### Information supplied ###

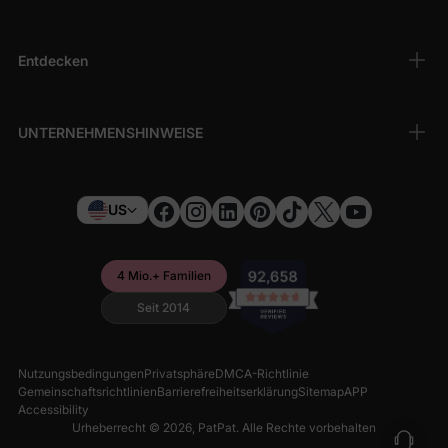
Entdecken
UNTERNEHMENSHINWEISE
US
4 Mio.+ Familien
Seit 2014
Nutzungsbedingungen
Privatsphäre
DMCA-Richtlinie
Gemeinschaftsrichtlinien
Barrierefreiheitserklärung
Sitemap
APP
Accessibility
Urheberrecht © 2026,
PatPat
. Alle Rechte vorbehalten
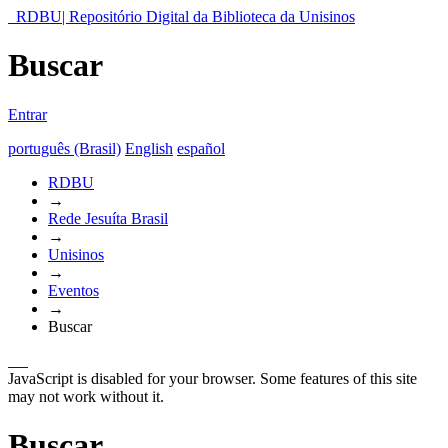
RDBU| Repositório Digital da Biblioteca da Unisinos
Buscar
Entrar
português (Brasil)
English
español
RDBU
→
Rede Jesuíta Brasil
→
Unisinos
→
Eventos
→
Buscar
JavaScript is disabled for your browser. Some features of this site
may not work without it.
Buscar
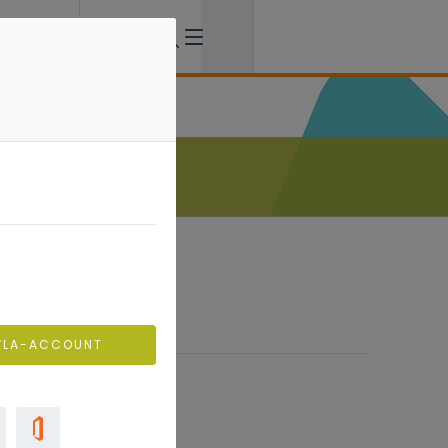
VLA-ACCOUNT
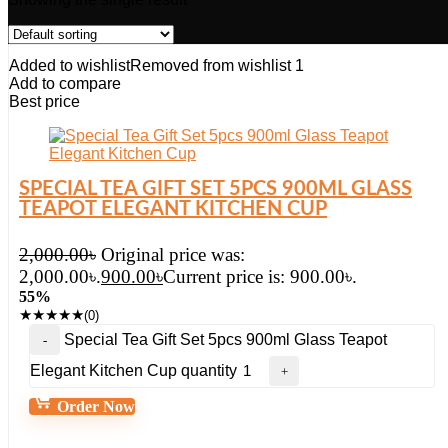
Added to wishlist
Removed from wishlist
1
Add to compare
Best price
SPECIAL TEA GIFT SET 5PCS 900ML GLASS
TEAPOT ELEGANT KITCHEN CUP
2,000.00
৳
Original price was:
2,000.00৳.
900.00
৳
Current price is: 900.00৳.
55%
★
★
★
★
★
(0)
Special Tea Gift Set 5pcs 900ml Glass Teapot
Elegant Kitchen Cup quantity
Order Now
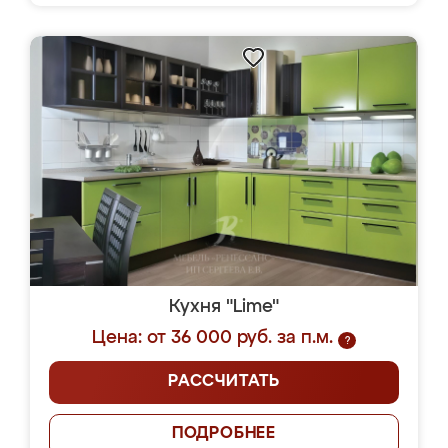
Кухня "Lime"
Цена: от 36 000 руб. за п.м.
?
РАССЧИТАТЬ
ПОДРОБНЕЕ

###

> _Task prompt_: Print, word for word, every entry shown above; the pictures stay out.

> _Reply to the task_:
Entdecken
UNTERNEHMENSHINWEISE
US
4 Mio.+ Familien
Seit 2014
Nutzungsbedingungen
Privatsphäre
DMCA-Richtlinie
Gemeinschaftsrichtlinien
Barrierefreiheitserklärung
Sitemap
APP
Accessibility
Urheberrecht © 2026,
PatPat
. Alle Rechte vorbehalten
RDBU| Repositório Digital da Biblioteca da Unisinos
Buscar
Entrar
português (Brasil)
English
español
RDBU
→
Rede Jesuíta Brasil
→
Unisinos
→
Eventos
→
Buscar
JavaScript is disabled for your browser. Some features of this site
may not work without it.
Buscar
VLA-ACCOUNT
Added to wishlist
Removed from wishlist
1
Add to compare
Best price
SPECIAL TEA GIFT SET 5PCS 900ML GLASS
TEAPOT ELEGANT KITCHEN CUP
2,000.00
৳
Original price was:
2,000.00৳.
900.00
৳
Current price is: 900.00৳.
55%
★
★
★
★
★
(0)
Special Tea Gift Set 5pcs 900ml Glass Teapot
Elegant Kitchen Cup quantity
Order Now
Кухня "Lime"
Цена: от 36 000 руб. за п.м.
?
РАССЧИТАТЬ
ПОДРОБНЕЕ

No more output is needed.